American Theology and Barth

the parish: Jesus Loves Private Property

Pretty soon we’ll be hearing from mainstream pundits that America should be a “soft” theocracy and that capitalism is the heart of Christianity (or vice versa). Never was Barth more necessary to a Church’s theological identity than right now in America.

Barmen Declaration, Article I: “We reject the false doctrine that the Church could and should recognize as a source of its proclamation, beyond and besides this one Word of God, yet other events, powers, historic figures and truths as God’s revelation.”

What Barth is saying is that the source of the Church’s proclamation is the Christ event (Word of God), not political ideology (Justice Sunday, anyone?), not historic figures (i.e., founding fathers), not particular historical events (i.e., the founding of America as a “city on a hill”), and not powers (i.e., the Republican party and their increasing obsequiousness in the face of theocrats who insist that the role of government is to enforce the “law of God”).

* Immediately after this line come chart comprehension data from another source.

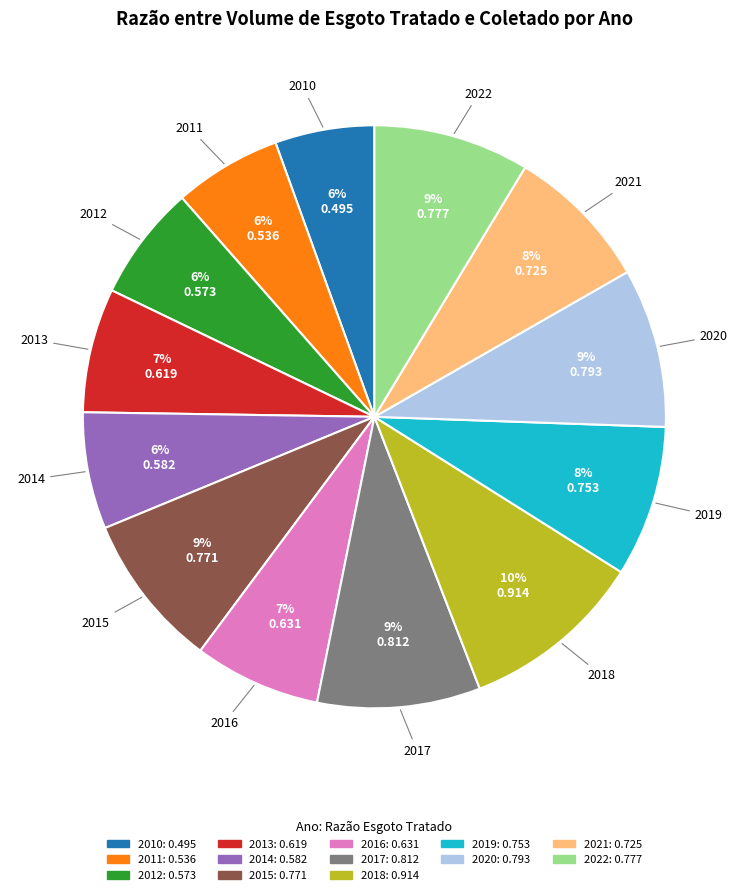

Is it true that 2010 is 1% of the pie?

False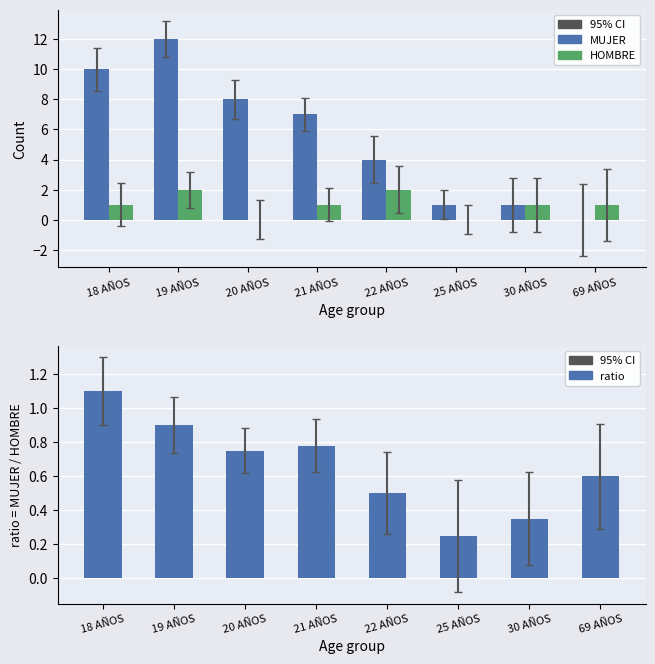

What is the value of the ratio bar at the 1st from the left?

1.1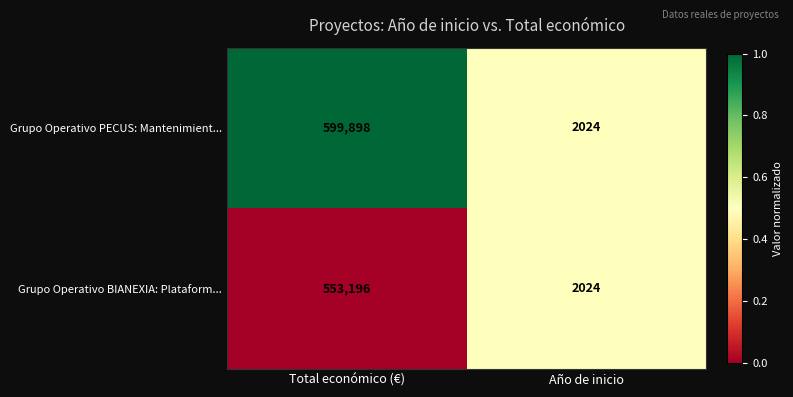

Reading left to right, what are all the values shown in this chart?

Grupo Operativo PECUS: Mantenimient...: 599898	2024
Grupo Operativo BIANEXIA: Plataform...: 553196	2024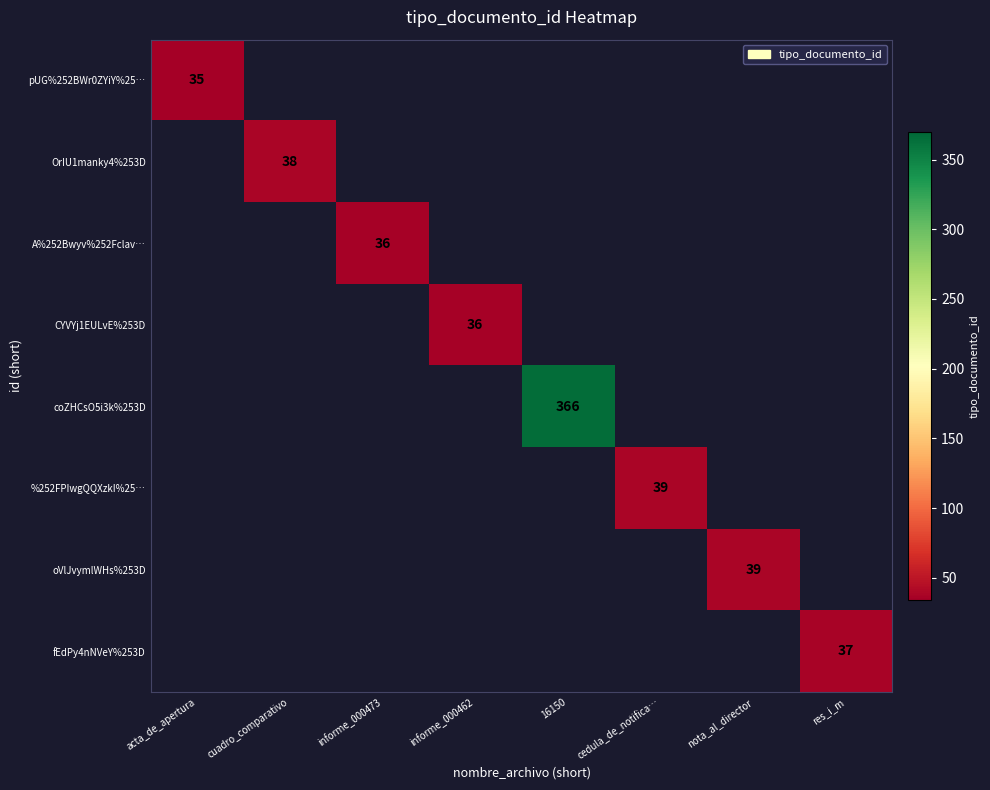

The value of CYVYj1EULvE%253D at informe_000462 is 57. True or false?

False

This is not to suggest that Bush is another Hitler, but it is to suggest that fascism has a soft side as well as a hard side, that the Church is being co-opted by the government for its own ends, that any nation claiming a divine fiat for the propagation of freedom around the world by means of violence is dangerously usurping a messianic role, that politicians are posing as pastors for the sake of secular power, and that the melding of church and government has NEVER issued forth in good tidings for all.